== Problem ==
Continue the opinion piece below about the New York Jets' release of Tim Tebow, starting right after its final sentence.
Source text below:
Thirteen players have been waived or released by seven teams since the end of the 2013 NFL Draft but only one team has taken public heat for this action: the New York Jets for releasing Tim Tebow. From the tone of some of the articles on this subject since yesterday, you'd think that the Jets had done something heinous and warranting condemnation. Diving into the comments below each of these articles reveals a frightening amount of vitriol for Rex Ryan and the Jets.

But in this year-long saga, did the team really act in a manner so far out of the norm for the NFL? Let me say upfront that I'm a New York Jets season-ticket holder, so I'm not exactly unbiased. But I think that the facts of the situation in New York exonerate the team from the accusations coming from Tebow's supporters.

The Jets traded fourth- and sixth-round draft picks to the Denver Broncos in exchange for Tim Tebow and a seventh-round pick in March 2012. The team clearly believed that he had something to offer as a role player. The language of Jets coaches in the aftermath of the trade makes this clear—they had little intention of using him as a starting quarterback. He was to be a jack of all trades: run the wildcat formation, be a punt-protector, and try his hand as a receiver. Even if this trade turned out to be a total bust in hindsight, that doesn't mean it was a bad trade at the time; most late-round picks will never start for their NFL teams. Lower-round picks tend greatly towards speculation on talent and depth—lots of upside for not a lot of risk. This trade fits right into that category.

During last season Tebow appeared in 77 offensive snaps across 11 games; the Jets played him more frequently than nearly any backup quarterback in the league who wasn't filling in due to an injury. This wasn't enough for many of his supporters: They wanted him to start, but Rex Ryan and the Jets were seen as preventing that from happening. Is it possible that Ryan didn't start Tebow because he doesn't like him? Perhaps. Is it more likely that there's a football-related reason involved? Yes, because when the Jets signed Tim Tebow they did not anticipate one key thing: He's terrible in practice.

This isn't news; his poor practice record been established by teammates in both Denver and New York. You can't go 2-10 with four sacks and an interception in practice and expect to be used in any role as a quarterback for a professional team. What kind of team would look at that kind of performance and reward it? Some might say that only game-time experience should count towards the perception of a player. But if you're trying to train someone to a role, and that person repeatedly demonstrated a failure to learn the basics of the position, common sense dictates that you look for another option. This is why the Jets selected Greg McElroy as a starter in their Week 16 matchup against the Chargers instead of Tim Tebow.

The saga ended yesterday when the Jets waived Tebow. Is he really more significant than the 12 other players who have also joined the ranks of the unemployed since the end of the draft? Adam Snyder, released by the Arizona, was a versatile eight-year veteran offensive lineman, playing at multiple positions for the 49ers and Cardinals. Evan Moore, released by Philadelphia, was a four-year veteran tight end who made the Cleveland Browns in 2009 after going undrafted in the prior year and went on to play in all 16 games for them in 2011. Yet it seems that only Tim Tebow is worthy of this overblown media coverage.
End of Source text.
Supplied information below:
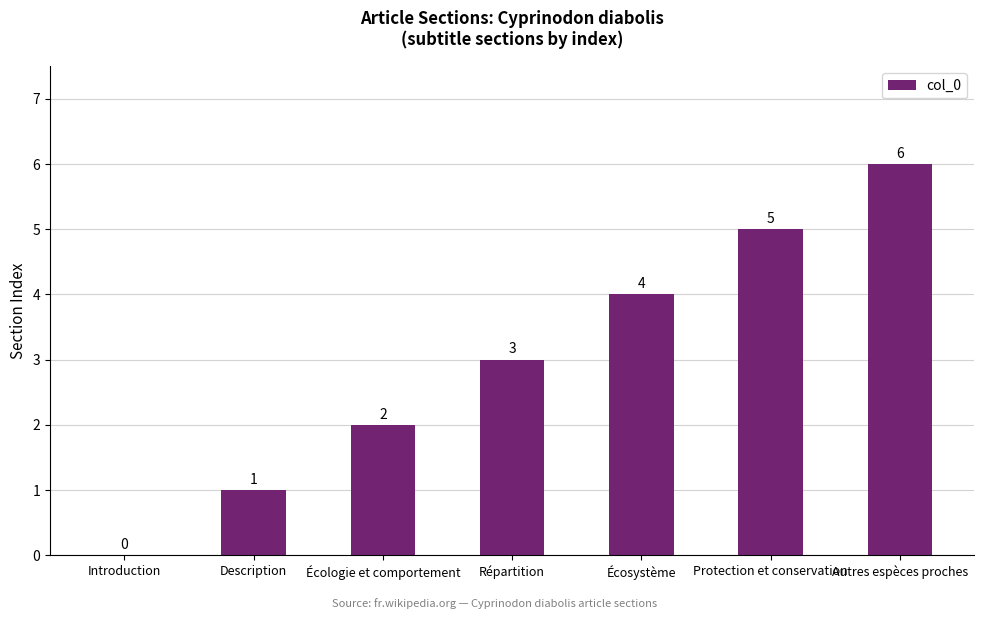

What value does the data have at Autres espèces proches?

6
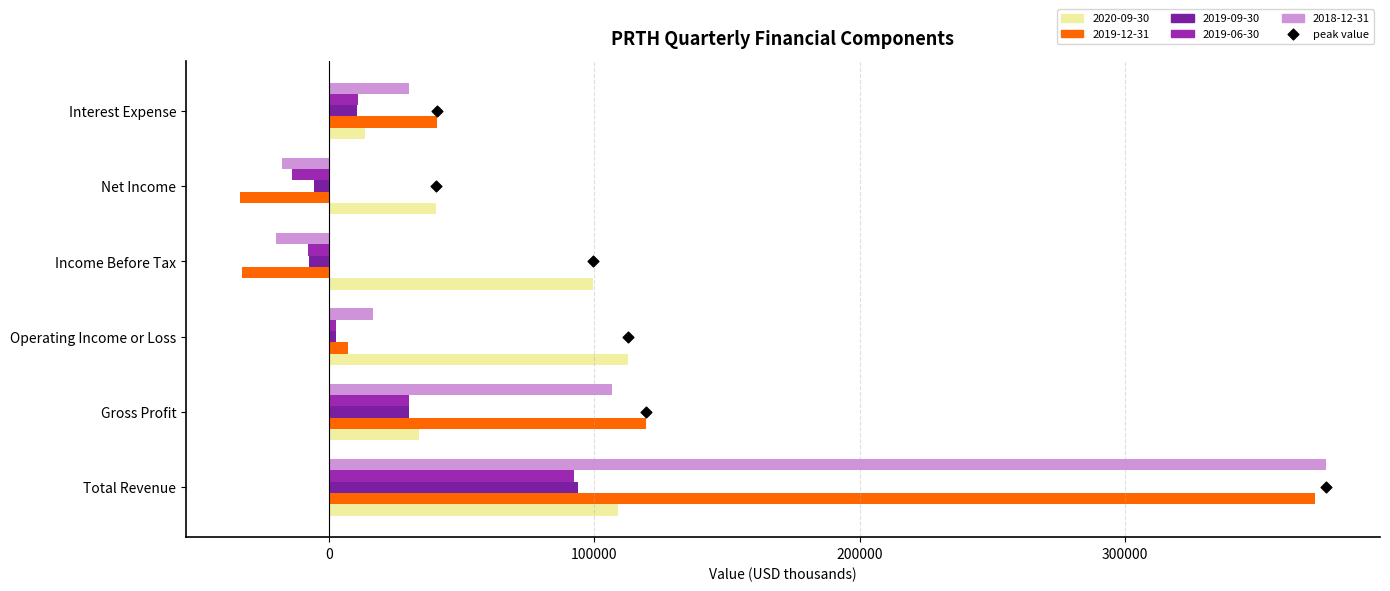

What is the total value across all series at Interest Expense?

105400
End of Supplied information.
== Task answer ==
The bottom line is that Tim Tebow has never been more than a below-average quarterback in the NFL. This has been established many times over—you'll be hard-pressed to find any legitimate data source that says otherwise. In 2011, his only season as a starter with the Denver Broncos, Football Outsiders ranked Tebow as the 37th-best quarterback by their DVOA (defense-adjusted value over average) metric. That same year Advanced NFL Stats rated Tebow as the 23rd-best quarterback by their Win Probability Added per Game metric. The man can't even complete half of his passes; the last person to do that for a team (and have enough attempts to qualify for the leaderboard) was JaMarcus Russell in 2008.

His penchant for late-game heroics is equaled only by his proclivity for fumbling the football (league leader with 14 in 2011). Game-winning drives are a terrible metric for rating quarterbacks anyway—Tebow had six game-winning drives in 2011 with the Broncos... the same number that Mark Sanchez had with the Jets in the prior year. Ultimately, his success in Denver had less to do with his own ability than the fact that Denver's defense finally stepped up after repeatedly failing earlier in the season under Kyle Orton.

Tebow failed to impress even in his limited role with the Jets. The "wildcat" offense (which actually ended up as more of a read-option offense) was ineffective with him at the helm; the average rushing play in the wildcat was no more effective than a regular-formation run with Shonn Greene. The best play out of that formation all season, a 42-yard touchdown pass, was thrown by wide receiver Jeremy Kerley, who stepped in after Tebow complained about his role towards the end of the year.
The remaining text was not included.